The AAM-N-5 Meteor was an early American air-to-air missile, developed by the Massachusetts Institute of Technology and Bell Aircraft for the United States Navy. Initially, both air-launched and ship-launched versions were considered. Versions designed for launch from carrier-based aircraft proceeded to the flight testing stage before the project was cancelled.

In 1950, the Royal Navy expressed some interest in adapting Meteor as a short-range missile to defend ships against glide bombs and similar weapons. They had been studying this concept under their Popsy project and called the adapted Meteor "Mopsy". When the US Navy abandoned their interest in a ship-launched version, Mopsy went no further.

==Development==
Development of the Meteor was loosely defined at first, with both surface-to-air and air-to-air missiles being studied by the Massachusetts Institute of Technology under a contract awarded in November 1945 by the U.S. Navy's Bureau of Ordnance; the decision was made to construct the air-to-air version for testing, with construction of the airframe being assigned to Bell Aircraft.

As built, the AAM-N-5 Meteor was a two-stage missile, utilizing semi-active radar homing; the first stage consisted of a solid-fueled rocket booster, with the main sustainer stage utilizing liquid fuels. It had a range of 25 mi, and reached speeds of over Mach 2, with some sources claiming a top speed of Mach 3. Control was provided by cruciform fins.

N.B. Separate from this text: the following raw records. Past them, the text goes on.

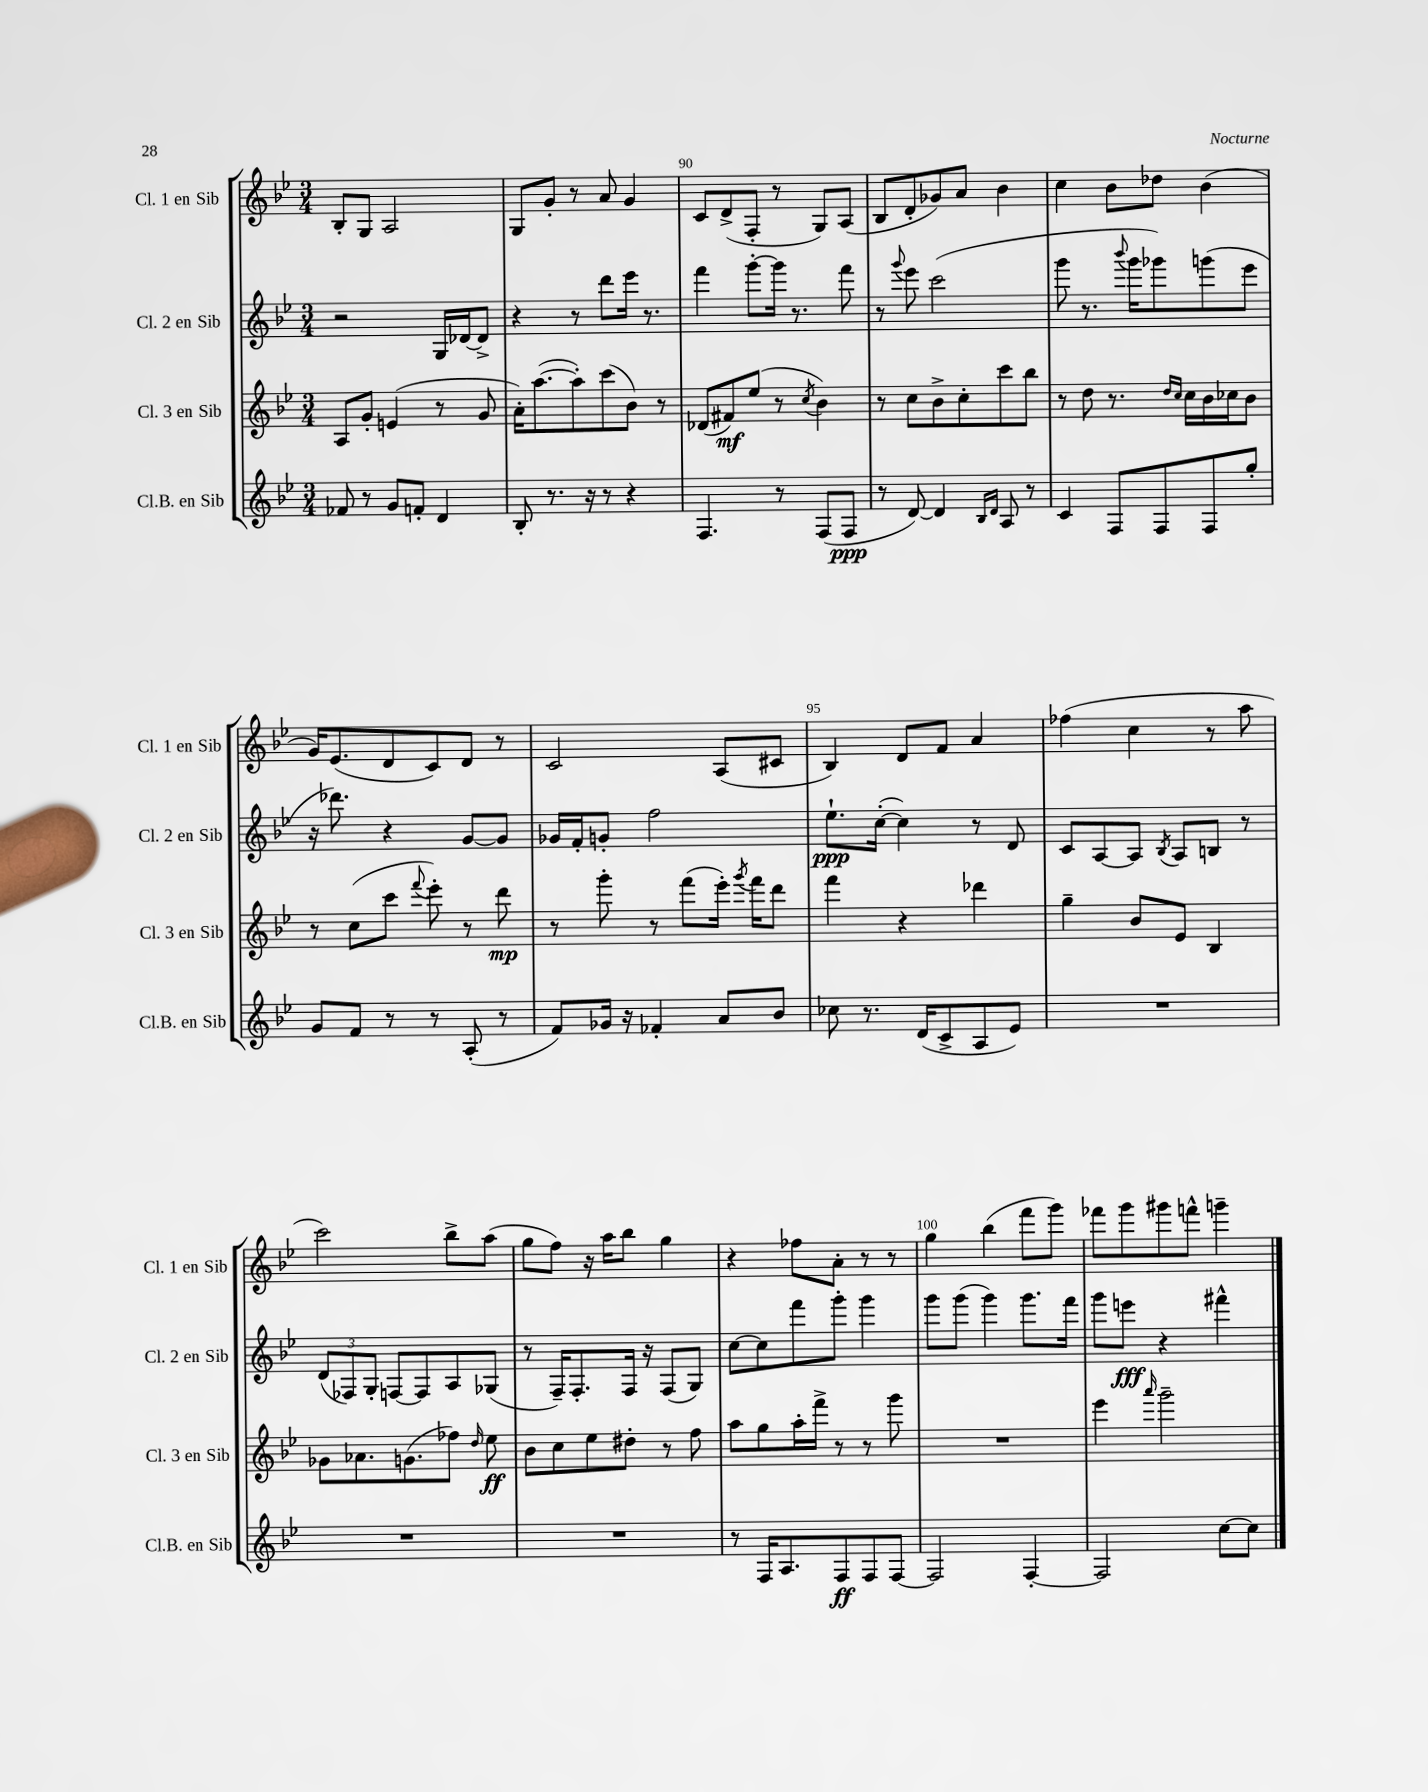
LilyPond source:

<<
\new StaffGroup <<
\new Staff = "s0" \with { instrumentName = "Cl. 1 en Sib" shortInstrumentName = "Cl. 1 en Sib" } {
    \clef treble \key bes \major \numericTimeSignature \time 3/4
    \autoBeamOff bes8[-. g8] a2 |
    g8[ g'8]-. r8 a'8 g'4 |
    c'8[ d'8->( f8]-. r8 g8[) a8]( |
    bes8[ d'8-. ges'8) a'8] bes'4 |
    c''4 bes'8[ des''8] bes'4( |
    g'16[) ees'8.( d'8 c'8) d'8] r8 |
    c'2 a8[( cis'8] |
    bes4) d'8[ f'8] a'4 |
    fes''4( c''4 r8 a''8 |
    c'''2) bes''8[-> a''8]( |
    g''8[ f''8]) r16 a''16[ bes''8] g''4 |
    r4 fes''8[ a'8]-. r8 r8 |
    g''4 bes''4( f'''8[ g'''8]) |
    fes'''8[ g'''8 gis'''8 f'''8]-^ g'''4-- \bar "|." |
}
\new Staff = "s1" \with { instrumentName = "Cl. 2 en Sib" shortInstrumentName = "Cl. 2 en Sib" } {
    \clef treble \key bes \major \numericTimeSignature \time 3/4
    \autoBeamOff r2 g16[ des'16~ des'8]-> |
    r4 r8 d'''8[ ees'''16] r8. |
    f'''4 g'''8[~-. g'''16] r8. f'''8 |
    r8 \appoggiatura { g'''8 } ees'''8 c'''2( |
    g'''8 r8. \appoggiatura { bes'''8 } g'''16[ ges'''8) g'''8( ees'''8] |
    r16 des'''8.) r4 g'8[~ g'8] |
    ges'16[ f'16-. g'8]-. f''2 |
    ees''8.[-!\ppp c''16]~-.( c''4) r8 d'8 |
    c'8[ a8~ a8] \acciaccatura { bes8 } a8[ b8] r8 |
    \tuplet 3/2 { d'8[( fes8) g8]-. } f8[~ f8 a8 ges8]( |
    r8 f16[--) f8.-. f16] r16 f8[( g8]) |
    c''8[~ c''8 f'''8 g'''8]-. g'''4 |
    g'''8[ g'''8]( g'''4) g'''8.[ f'''16] |
    g'''8[ e'''8]\fff r4 fis'''4-^ \bar "|." |
}
\new Staff = "s2" \with { instrumentName = "Cl. 3 en Sib" shortInstrumentName = "Cl. 3 en Sib" } {
    \clef treble \key bes \major \numericTimeSignature \time 3/4
    \autoBeamOff a8[ g'8]-. e'4( r8 g'8 |
    a'16[-.) a''8.~( a''8-.) c'''8( bes'8]) r8 |
    des'8[( fis'8\mf) ees''8]( r8 \acciaccatura { c''8 } bes'4) |
    r8 c''8[ bes'8-> c''8-. c'''8 bes''8] |
    r8 d''8 r8. \grace { d''16[ c''16] } c''16[ bes'16 ces''16 bes'8] |
    r8 c''8[( c'''8] \appoggiatura { f'''8 } ees'''8-.) r8 d'''8\mp |
    r8 g'''8-. r8 f'''8[( ees'''16]-.) \acciaccatura { g'''8 } f'''16[ d'''8] |
    f'''4 r4 des'''4 |
    g''4-- bes'8[ ees'8] bes4 |
    ges'8[ aes'8. g'8.( fes''8]) \grace { d''16 } ees''8\ff |
    bes'8[ c''8 ees''8 dis''8]-. r8 f''8 |
    a''8[ g''8 a''16-. f'''16]-> r8 r8 g'''8 |
    R2. |
    ees'''4 \grace { a'''16 } g'''2-- \bar "|." |
}
\new Staff = "s3" \with { instrumentName = "Cl.B. en Sib" shortInstrumentName = "Cl.B. en Sib" } {
    \clef treble \key bes \major \numericTimeSignature \time 3/4
    \autoBeamOff fes'8 r8 g'8[ f'8]-. d'4 |
    bes8-. r8. r16 r8 r4 |
    f4. r8 f8[( f8]\ppp |
    r8 d'8~) d'4 \grace { bes16[ d'16] } a8 r8 |
    c'4 f8[ f8 f8 g''8]-. |
    g'8[ f'8] r8 r8 a8-.( r8 |
    f'8[) ges'16] r16 fes'4-. a'8[ bes'8] |
    ces''8 r8. d'16[( c'8-> a8 ees'8]) |
    R2. |
    R2. |
    R2. |
    r8 f16[ a8. f8\ff f8 f8]~ |
    f2 f4~-. |
    f2 c''8[~ c''8] \bar "|." |
}
>>
>>
\layout { \context { \Score currentBarNumber = #88 \override BarNumber.break-visibility = ##(#f #t #t) barNumberVisibility = #(every-nth-bar-number-visible 5) } }
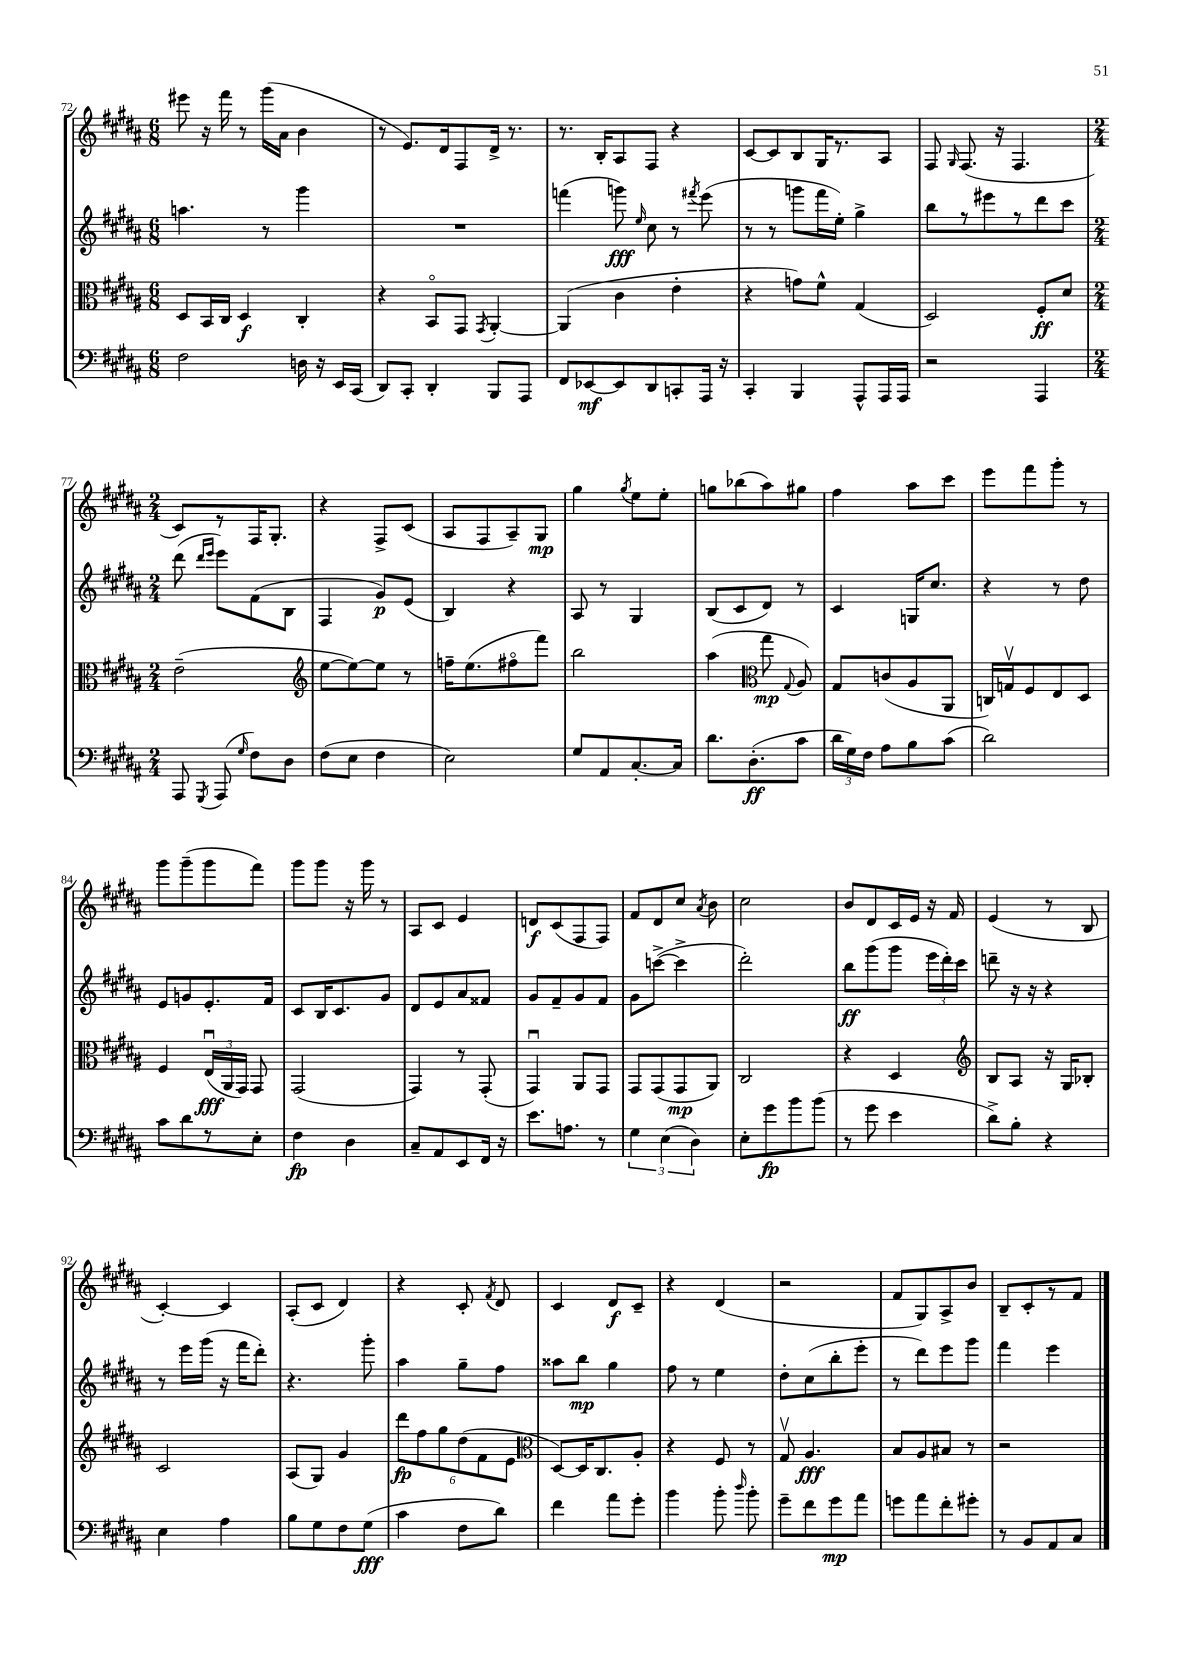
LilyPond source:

<<
\new StaffGroup <<
\new Staff = "s0" {
    \clef treble \key b \major \numericTimeSignature \time 6/8
    \autoBeamOff eis'''8 r16 fis'''16 r8 gis'''16[( ais'16] b'4 |
    r8 e'8.[) dis'16 fis8 dis'16]-> r8. |
    r8. b16[-. ais8 fis8] r4 |
    cis'8[~ cis'8 b8 gis16 r8. ais8] |
    fis8 \grace { gis16 } fis8.( r16 fis4. |
    \numericTimeSignature \time 2/4 cis'8[) r8 fis16 gis8.]-. |
    r4 fis8[-> cis'8]( |
    ais8[ fis8 ais8--) gis8]\mp |
    gis''4 \acciaccatura { gis''8 } e''8[ e''8]-. |
    g''8[ bes''8( ais''8) gis''8] |
    fis''4 ais''8[ cis'''8] |
    e'''8[ fis'''8 gis'''8]-. r8 |
    gis'''8[ gis'''8--( gis'''8 fis'''8]) |
    gis'''8[ gis'''8] r16 gis'''16 r8 |
    ais8[ cis'8] e'4 |
    d'8[\f cis'8( fis8 fis8]) |
    fis'8[ dis'8 cis''8] \acciaccatura { ais'8 } b'8 |
    cis''2 |
    b'8[ dis'8 cis'16 e'16] r16 fis'16 |
    e'4( r8 b8 |
    cis'4~-.) cis'4 |
    ais8[-.( cis'8] dis'4) |
    r4 cis'8-. \acciaccatura { fis'8 } dis'8 |
    cis'4 dis'8[\f cis'8]-- |
    r4 dis'4( |
    r2 |
    fis'8[ gis8) ais8-> b'8] |
    b8[-- cis'8-. r8 fis'8] \bar "|." |
}
\new Staff = "s1" {
    \clef treble \key b \major \numericTimeSignature \time 6/8
    \autoBeamOff a''4. r8 gis'''4 |
    R2. |
    f'''4( g'''8\fff) \grace { e''16 } cis''8 r8 \acciaccatura { fis'''8 } e'''8( |
    r8 r8 g'''8[ fis'''16 e''16]-.) gis''4-> |
    b''8[ r8 eis'''8 r8 dis'''8 cis'''8] |
    \numericTimeSignature \time 2/4 dis'''8( \grace { dis'''16[ e'''16] } e'''8[) fis'8( b8] |
    fis4 gis'8[\p) e'8]( |
    b4) r4 |
    ais8 r8 gis4 |
    b8[( cis'8 dis'8]) r8 |
    cis'4 g16[ cis''8.] |
    r4 r8 dis''8 |
    e'8[ g'8 e'8.-. fis'16] |
    cis'8[ b16 cis'8. gis'8] |
    dis'8[ e'8 ais'8 fisis'8] |
    gis'8[ fis'8-- gis'8 fis'8] |
    gis'8[ c'''8]~->( c'''4-> |
    dis'''2-.) |
    b''8[\ff gis'''8( gis'''8] \tuplet 3/2 { e'''16[ dis'''16-.) cis'''16] } |
    d'''8-- r16 r16 r4 |
    r8 e'''16[ gis'''16]( r16 fis'''16[ dis'''8]-.) |
    r4. gis'''8-. |
    ais''4 gis''8[-- fis''8] |
    aisis''8[ b''8]\mp gis''4 |
    fis''8 r8 e''4 |
    dis''8[-. cis''8( b''8-. e'''8]-. |
    r8 dis'''8[) e'''8 gis'''8] |
    fis'''4 e'''4 \bar "|." |
}
\new Staff = "s2" {
    \clef alto \key b \major \numericTimeSignature \time 6/8
    \autoBeamOff dis8[ b,16 cis16] dis4\f cis4-. |
    r4 b,8[\flageolet gis,8] \acciaccatura { gis,8 } ais,4~-. |
    ais,4( cis'4 e'4-. |
    r4 g'8[) fis'8]-^ gis4( |
    dis2) fis8[-.\ff dis'8] |
    \numericTimeSignature \time 2/4 e'2--( |
    \clef treble e''8[~ e''8~) e''8] r8 |
    f''16[-- e''8.( fis''8\flageolet fis'''8]) |
    b''2 |
    ais''4( \clef alto gis''8\mp \appoggiatura { gis8 } ais8) |
    gis8[ c'8( ais8 ais,8] |
    c16[) g16\upbow fis8 e8 dis8] |
    fis4 \tuplet 3/2 { e16[\downbow\fff( ais,16 gis,16]) } gis,8 |
    gis,2( |
    gis,4) r8 gis,8-.( |
    gis,4\downbow) ais,8[ gis,8] |
    gis,8[ gis,8( gis,8\mp ais,8]) |
    cis2 |
    r4 dis4 |
    \clef treble b8[ ais8] r16 gis16[ bes8]-. |
    cis'2 |
    ais8[( gis8]) gis'4 |
    \tuplet 6/4 { dis'''8[\fp fis''8 gis''8 dis''8( fis'8 e'8] } |
    \clef alto dis8[~) dis16 cis8. ais8]-. |
    r4 fis8 r8 |
    gis8\upbow ais4.\fff |
    b8[ ais8 bis8] r8 |
    r2 \bar "|." |
}
\new Staff = "s3" {
    \clef bass \key b \major \numericTimeSignature \time 6/8
    \autoBeamOff fis2 d16 r16 e,16[ cis,16]( |
    dis,8[) cis,8]-. dis,4-. b,,8[ ais,,8] |
    fis,8[ ees,8~\mf ees,8 dis,8 c,8-. ais,,16] r16 |
    cis,4-. b,,4 ais,,8[-^ ais,,16 ais,,16] |
    r2 ais,,4 |
    \numericTimeSignature \time 2/4 ais,,8 \acciaccatura { gis,,8 } ais,,8( \grace { gis16 } fis8[) dis8] |
    fis8[( e8] fis4 |
    e2) |
    gis8[ ais,8 cis8.~-. cis16] |
    dis'8.[ dis8.-.\ff( cis'8] |
    \tuplet 3/2 { dis'16[ gis16) fis16] } ais8[ b8 cis'8]( |
    dis'2) |
    cis'8[ dis'8 r8 e8]-. |
    fis4\fp dis4 |
    cis8[-- ais,8 e,8 fis,16] r16 |
    e'8.[ a8.] r8 |
    \tuplet 3/2 { gis4 e4( dis4) } |
    e8[-. gis'8\fp b'8 b'8]( |
    r8 gis'8 e'4 |
    dis'8[->) b8]-. r4 |
    e4 ais4 |
    b8[ gis8 fis8 gis8]\fff( |
    cis'4 fis8[ dis'8]) |
    fis'4 ais'8[ gis'8]-. |
    b'4 b'8-. \grace { dis''16 } b'8-. |
    gis'8[-- fis'8 gis'8\mp ais'8] |
    g'8[ ais'8 fis'8-. gis'8]-. |
    r8 b,8[ ais,8 cis8] \bar "|." |
}
>>
>>
\layout { \context { \Score currentBarNumber = #72 } }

Flight testing of the AAM-N-5 began in July 1948 at the Naval Ordnance Test Station, with Douglas JD-1 Invader utility aircraft acting as the launching platform. Starting in 1951, test launches were conducted using Douglas F3D Skyknight nightfighters as carrier aircraft; fifteen launches were also made from ground launchers at NOTS' China Lake range. However, in 1953 the program was cancelled, as better missiles were becoming available.

In 1950, a group from the Royal Navy met with the Meteor team at MIT while looking for solutions to their Popsy requirement. Having faced German guided bombs like Fritz-X during World War II, Popsy called for a small missile that could attack these weapons at close range. Meteor had the required performance, but lacked the ability to be used against low-level targets due to its wide-beam radar system, which would result in signal bouncing off waves when aimed near the horizon and confusing the seeker. The group managed to convince MIT of the need for a narrow beam guidance system and called the result "Mopsy". However, the US Navy lost interest in using Meteor as a ship-launched weapon, and nothing further came of this effort.

An advanced version of Meteor, Meteor II, was assigned to be built by United Aircraft; it was intended to have a solid-fueled booster rocket with a ramjet sustainer stage, but was not built.